#### Given information
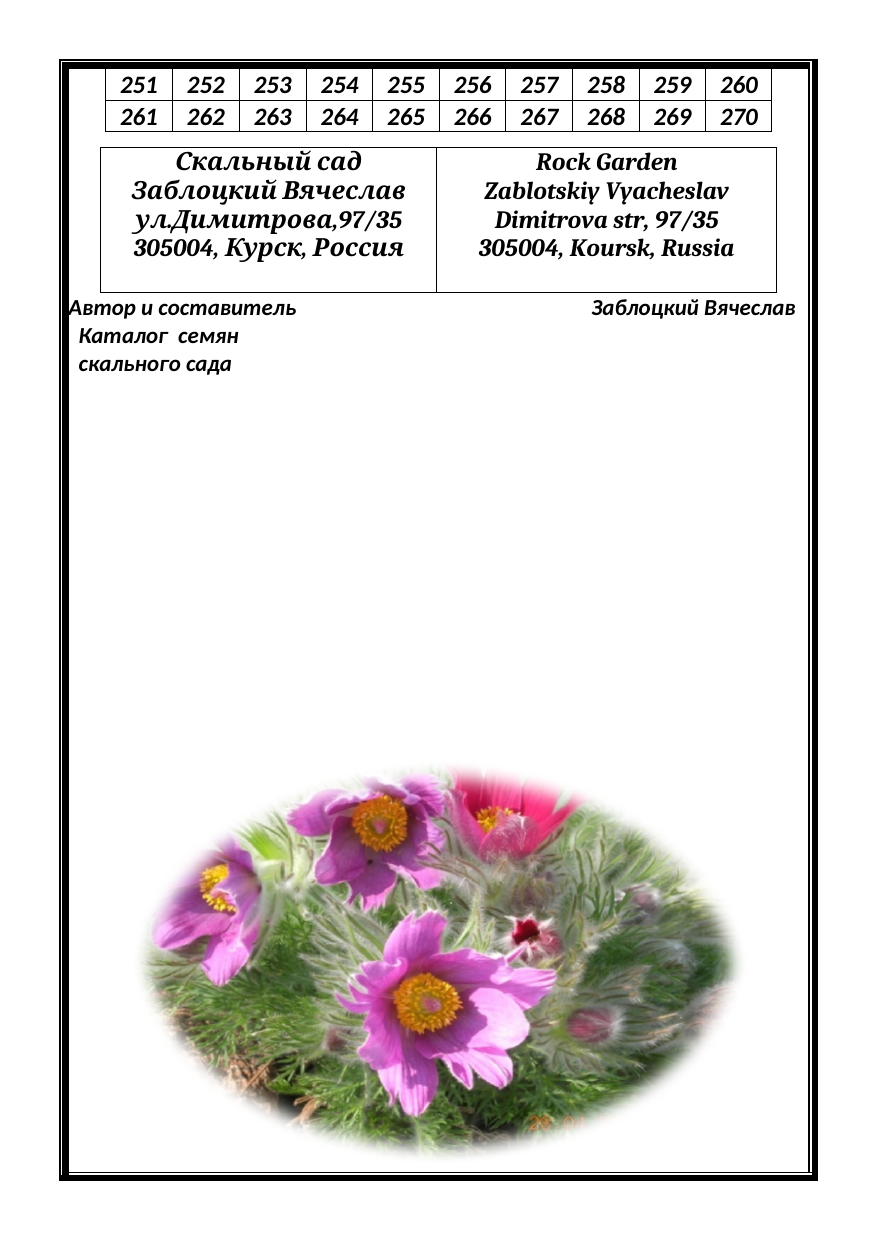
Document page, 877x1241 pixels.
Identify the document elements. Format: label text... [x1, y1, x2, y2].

table_cell 255 [373, 69, 439, 100]
table_cell 267 [506, 101, 572, 131]
table_cell 269 [640, 101, 705, 131]
table_cell 257 [506, 69, 572, 100]
table_cell 253 [240, 69, 306, 100]
table_header Rock Garden Zablotskiy Vyacheslav Dimitrova str, 97/35 305004, Koursk, Russia [437, 148, 776, 292]
table_cell 270 [706, 101, 771, 131]
table_cell 256 [440, 69, 505, 100]
table_cell 266 [440, 101, 505, 131]
table_cell 252 [173, 69, 239, 100]
table_cell 262 [173, 101, 239, 131]
text скального сада [69, 349, 808, 377]
table_cell 265 [373, 101, 439, 131]
table_cell 258 [573, 69, 639, 100]
table_cell 259 [640, 69, 705, 100]
table_cell 264 [307, 101, 372, 131]
text Каталог семян [69, 321, 808, 349]
table_header Скальный сад Заблоцкий Вячеслав ул.Димитрова,97/35 305004, Курск, Россия [101, 148, 436, 292]
picture [162, 790, 717, 1135]
table_cell 251 [106, 69, 172, 100]
text Автор и составитель Заблоцкий Вячеслав [69, 160, 808, 321]
table_cell 260 [706, 69, 771, 100]
table_cell 261 [106, 101, 172, 131]
table_cell 263 [240, 101, 306, 131]
table_cell 254 [307, 69, 372, 100]
table_cell 268 [573, 101, 639, 131]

#### Directions
All lines from the one that contains "Identify the document" through the end of the listing above should be copied exactly, with nothing else.

#### Finished exercise
Identify the document elements. Format: label text... [x1, y1, x2, y2].

table_cell 255 [373, 69, 439, 100]
table_cell 267 [506, 101, 572, 131]
table_cell 269 [640, 101, 705, 131]
table_cell 257 [506, 69, 572, 100]
table_cell 253 [240, 69, 306, 100]
table_header Rock Garden Zablotskiy Vyacheslav Dimitrova str, 97/35 305004, Koursk, Russia [437, 148, 776, 292]
table_cell 270 [706, 101, 771, 131]
table_cell 256 [440, 69, 505, 100]
table_cell 266 [440, 101, 505, 131]
table_cell 252 [173, 69, 239, 100]
table_cell 262 [173, 101, 239, 131]
text скального сада [69, 349, 808, 377]
table_cell 265 [373, 101, 439, 131]
table_cell 258 [573, 69, 639, 100]
table_cell 259 [640, 69, 705, 100]
table_cell 264 [307, 101, 372, 131]
text Каталог семян [69, 321, 808, 349]
table_header Скальный сад Заблоцкий Вячеслав ул.Димитрова,97/35 305004, Курск, Россия [101, 148, 436, 292]
picture [162, 790, 717, 1135]
table_cell 251 [106, 69, 172, 100]
text Автор и составитель Заблоцкий Вячеслав [69, 160, 808, 321]
table_cell 260 [706, 69, 771, 100]
table_cell 261 [106, 101, 172, 131]
table_cell 263 [240, 101, 306, 131]
table_cell 254 [307, 69, 372, 100]
table_cell 268 [573, 101, 639, 131]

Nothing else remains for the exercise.